Telha KA, Alkohlany K, Alnono I.
Department of Urology, Al-Thawrah Modern General Hospital and Ibn-Siena Hospital, Sana'a Medical College, Sana'a University, Yemen.
OBJECTIVES: To describe our experience with extracorporeal shockwave lithotripsy (ESWL) for the treatment of bladder stones of <20 mm.
PATIENTS AND METHODS: This study was prospectively performed in two hospitals (Althawrah Modern General Hospital, and Ibn Sina Specialized Hospital) between November 2012 and November 2015. In all, 44 patients presented with urethral or bladder stones. The location and size of the stones was assessed by abdominal ultrasonography and plain abdominal radiography of the kidneys, ureters and bladder. All patients with radiopaque stones of <20 mm underwent ESWL monotherapy after fixation of a Foley catheter in a supine position under intravenous analgesia.
RESULTS: The mean size of the stones was 15.8 mm and spontaneous evacuation occurred after removal of the Foley catheter without the need for adjuvant procedures in 40 patients (90.9%). Four patients (9%) developed acute urinary retention due to urethral impaction of large stone fragments. In two of them, the urethral catheter was successfully re-inserted pushing the fragments back to the bladder and a complementary session of ESWL resulted in more fragmentation of the stones, with spontaneous passage after catheter removal. In the other two patients (4.5%), the catheter could not be re-inserted and urgent endoscopic intervention was required.

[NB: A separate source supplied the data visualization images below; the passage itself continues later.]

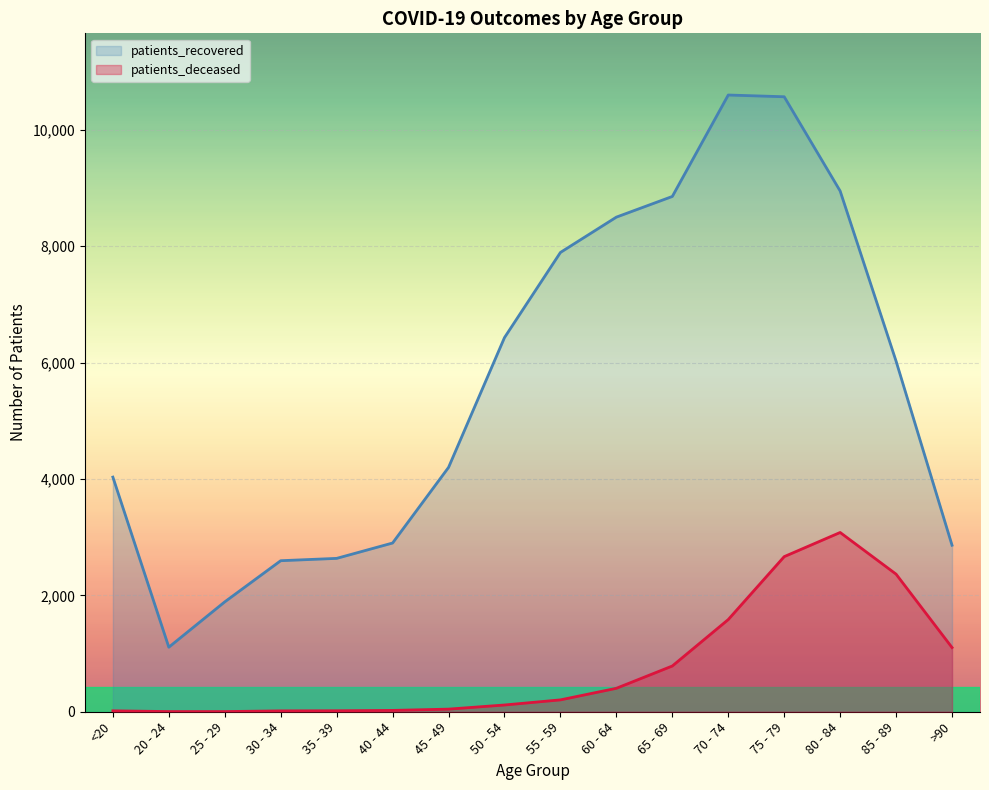

The value of patients_deceased at 30 - 34 is 15. True or false?

True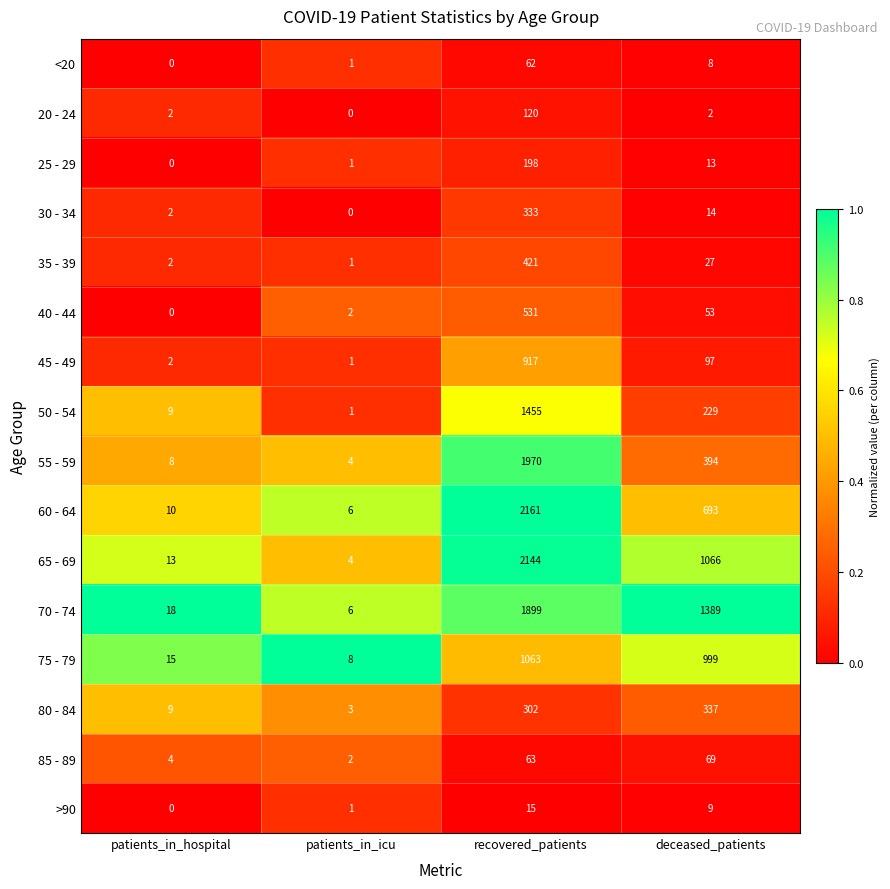

The value of 80 - 84 at recovered_patients is 524. True or false?

False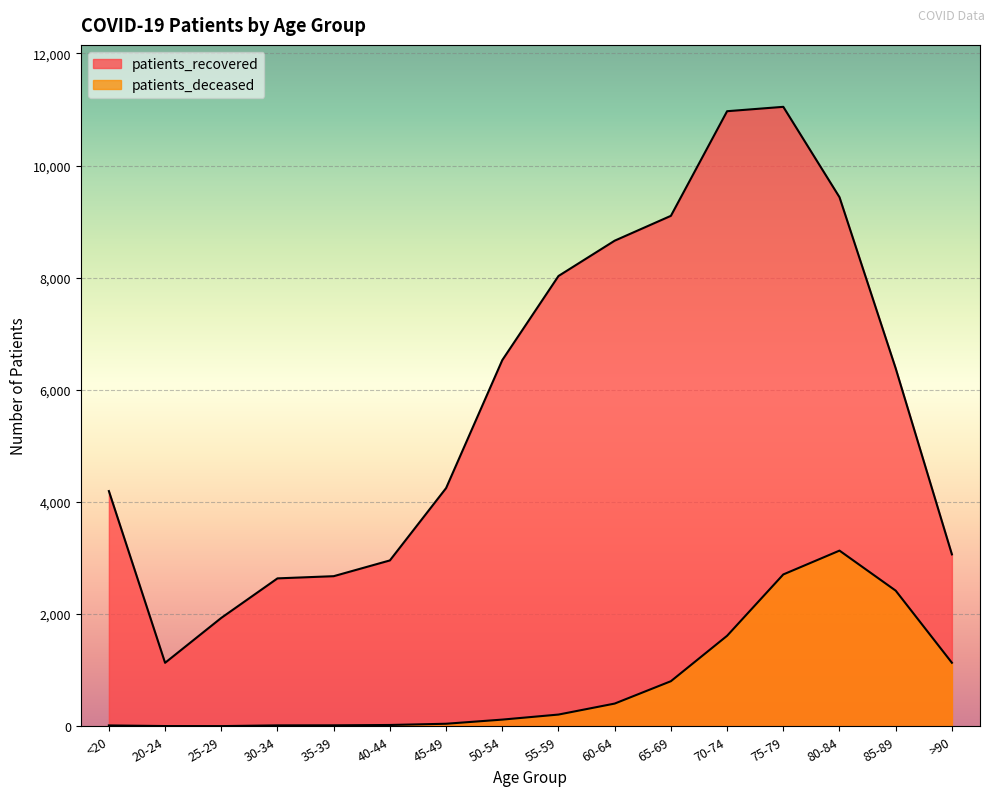

Between 50-54 and 70-74, which series saw the biggest shift?

patients_recovered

CONCLUSIONS: ESWL monotherapy is safe and effective method for treatment of bladder stones with no other causes of infra-vesical obstruction. Several indications can be met including patients with high anaesthetic risk, patients fearing anaesthesia or endoscopic procedures, and patients who have difficulty in positioning.
Arab J Urol. 2016 Jul 25;14(3):207-10. doi: 10.1016/j.aju.2016.06.001. eCollection 2016 Sep.
The stones were treated in supine position and were in a stable position throughout the whole session. I wonder why despite these optimal conditions - no respiratory movements like with renal stones and different from ureteral stones a fluid chamber surrounding the stone – “2797 (2000–4000) shocks with a rate of 60–100 shocks/min and a mean (range) voltage of 17.5 (12–18) kV” were necessary to disintegrate the stones.